Alcohol and Xanax is a Dangerous Combination

It is easy to encounter both of these substances because they are legal and readily available. Granted, Alprazolam, known as Xanax among other names,  needs to be prescribed by your doctor but it is still fairly easy to obtain if you go to any doctor. You can even find it on the street or from friends and family members because it is commonly prescribed. Alcohol is even more readily available and completely legal. Most adults are even expected to drink – it is out of the norm if they do not. Because these two substances are so commonplace, you may not realize just how dangerous mixing the two really is. Even separate, when taken in excess the consequences can be deadly.
Both alcohol and Xanax are processed by the liver using the same enzymes. Because they need to go through the same process, it takes the body longer to get rid of them, meaning they have time to build up and easily lead to overdose. Xanax is classified as a benzodiazepine, commonly referred to as a “benzo”. It controls seizure activity, reduces anxiety and depression, and helps with insomnia. It is fast acting and had an immediate impact an on the central nervous system. It absolutely should never be taken with alcohol or any other drug that can depress the central nervous system too, because it is easy for your body to become overwhelmed.

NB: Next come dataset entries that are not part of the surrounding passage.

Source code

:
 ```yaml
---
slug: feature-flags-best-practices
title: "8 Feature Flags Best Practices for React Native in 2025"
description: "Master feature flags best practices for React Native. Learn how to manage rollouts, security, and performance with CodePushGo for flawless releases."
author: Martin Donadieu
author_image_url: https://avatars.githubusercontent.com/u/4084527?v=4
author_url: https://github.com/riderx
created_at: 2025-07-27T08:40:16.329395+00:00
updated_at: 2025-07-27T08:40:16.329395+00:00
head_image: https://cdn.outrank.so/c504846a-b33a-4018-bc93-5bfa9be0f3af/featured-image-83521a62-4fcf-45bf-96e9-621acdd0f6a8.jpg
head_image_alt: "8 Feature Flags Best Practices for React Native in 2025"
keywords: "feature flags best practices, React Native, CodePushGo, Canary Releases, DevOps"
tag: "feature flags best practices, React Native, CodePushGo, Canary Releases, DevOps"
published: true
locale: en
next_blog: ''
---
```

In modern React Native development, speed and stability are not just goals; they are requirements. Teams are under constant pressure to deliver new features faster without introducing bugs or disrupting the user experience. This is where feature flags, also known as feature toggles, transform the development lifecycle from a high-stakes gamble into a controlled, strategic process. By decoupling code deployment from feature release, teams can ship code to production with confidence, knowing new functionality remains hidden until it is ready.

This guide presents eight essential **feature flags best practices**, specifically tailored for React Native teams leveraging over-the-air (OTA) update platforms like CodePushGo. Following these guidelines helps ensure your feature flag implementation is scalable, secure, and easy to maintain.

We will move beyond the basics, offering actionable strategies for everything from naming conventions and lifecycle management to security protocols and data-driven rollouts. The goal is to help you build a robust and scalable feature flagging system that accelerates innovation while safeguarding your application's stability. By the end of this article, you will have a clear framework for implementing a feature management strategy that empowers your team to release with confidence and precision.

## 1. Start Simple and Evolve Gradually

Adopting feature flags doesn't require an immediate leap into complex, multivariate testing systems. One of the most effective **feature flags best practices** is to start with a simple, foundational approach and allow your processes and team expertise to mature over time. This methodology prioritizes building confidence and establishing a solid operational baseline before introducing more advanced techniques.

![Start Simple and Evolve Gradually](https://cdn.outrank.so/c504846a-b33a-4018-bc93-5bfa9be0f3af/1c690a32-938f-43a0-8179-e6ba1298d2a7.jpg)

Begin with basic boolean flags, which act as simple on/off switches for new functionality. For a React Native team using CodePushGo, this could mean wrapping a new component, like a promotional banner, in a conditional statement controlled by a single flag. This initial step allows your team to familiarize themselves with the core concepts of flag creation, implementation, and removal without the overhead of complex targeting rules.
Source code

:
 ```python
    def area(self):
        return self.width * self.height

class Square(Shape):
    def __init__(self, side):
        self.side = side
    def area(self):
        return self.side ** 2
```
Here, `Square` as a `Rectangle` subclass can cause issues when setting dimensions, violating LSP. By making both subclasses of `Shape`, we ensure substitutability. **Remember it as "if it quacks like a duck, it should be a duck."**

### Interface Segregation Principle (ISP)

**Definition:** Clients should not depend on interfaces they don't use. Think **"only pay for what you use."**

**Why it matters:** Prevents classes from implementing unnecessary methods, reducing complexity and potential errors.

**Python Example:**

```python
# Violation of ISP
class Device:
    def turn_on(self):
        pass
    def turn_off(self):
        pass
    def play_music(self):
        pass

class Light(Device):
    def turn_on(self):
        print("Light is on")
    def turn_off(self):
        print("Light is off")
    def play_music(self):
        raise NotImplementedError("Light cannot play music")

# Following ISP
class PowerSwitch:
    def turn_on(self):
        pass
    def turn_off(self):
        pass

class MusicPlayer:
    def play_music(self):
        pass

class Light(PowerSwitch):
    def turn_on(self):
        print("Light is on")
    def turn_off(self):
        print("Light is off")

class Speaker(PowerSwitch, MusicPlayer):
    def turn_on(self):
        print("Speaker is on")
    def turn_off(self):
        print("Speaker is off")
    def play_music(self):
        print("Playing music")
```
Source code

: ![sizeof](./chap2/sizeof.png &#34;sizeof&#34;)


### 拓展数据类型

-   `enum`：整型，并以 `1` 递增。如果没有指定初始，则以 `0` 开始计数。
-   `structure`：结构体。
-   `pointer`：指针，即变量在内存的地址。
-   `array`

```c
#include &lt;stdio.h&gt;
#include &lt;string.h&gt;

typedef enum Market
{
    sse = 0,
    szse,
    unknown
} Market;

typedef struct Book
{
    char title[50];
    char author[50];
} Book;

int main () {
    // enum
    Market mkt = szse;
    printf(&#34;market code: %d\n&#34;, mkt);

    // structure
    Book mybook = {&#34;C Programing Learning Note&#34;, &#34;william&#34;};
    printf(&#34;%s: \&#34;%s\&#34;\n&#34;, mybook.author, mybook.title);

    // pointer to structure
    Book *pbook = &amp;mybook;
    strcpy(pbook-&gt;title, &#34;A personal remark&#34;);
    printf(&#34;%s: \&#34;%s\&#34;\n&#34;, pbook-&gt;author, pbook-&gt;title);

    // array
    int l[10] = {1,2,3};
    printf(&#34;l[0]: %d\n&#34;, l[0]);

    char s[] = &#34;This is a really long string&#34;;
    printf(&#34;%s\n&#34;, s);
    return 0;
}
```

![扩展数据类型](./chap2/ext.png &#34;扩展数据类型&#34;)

The Danger of Mixing Alcohol and Xanax
The Dangers of Mixing Alcohol and Xanax 1

Warning labels on Xanax prescription bottles are there for a reason, although an unfortunate number of people ignore them. Others mention Alprazolam vs. Xanax meaning there is a difference in which there is not. Alprazolam is the clinical name and Xanax is the brand name.  It is important to know that combining drugs can lead to life-threatening consequences. Alcohol and Xanax both exaggerate each other’s effect on one another. So, by drinking, you are making the Xanax stronger, and also making the alcohol stronger. It is incredibly dangerous to drive, and you can even have accidents like trips and falls because your motor skills will be severely compromised. It is also easy to become unconscious. It may seem like you are just falling asleep, but with the two substances in your system, you can easily stop breathing. It can also lead to severe cardiac problems and death.
Abusing Xanax and alcohol together long term can produce irreversible effects that you’ll have problems with for the rest of your life. You can experience major problems with depression and anxiety, insomnia, issues with your memory and thinking clearly. Addiction is a very real threat because both substances are highly addictive, and difficult and dangerous to quit cold turkey.
Alcohol and Xanax are two of the only substances known to cause Delirium Tremens when they are stopped abruptly. It is essential to withdraw from these substances in a medically supervised environment so that precautions can be taken to avoid a medical emergency. Quitting cold turkey on your own can easily lead to seizures, hallucination, anxiety and agitation, insomnia, cold sweats, nightmares, and in extreme cases coma and death.
Alcohol and Xanax addiction isn’t to be taken lightly, even though they are two substances that are commonly found in household everywhere. Never mix the two together with each other or anything else. If you do think you may be addicted to one or both, get help as soon as possible. The earlier you get help for your addiction, the easier detox will be. With treatment, you can get through your withdrawal symptoms without a problem and go on to lead a happy and healthy life.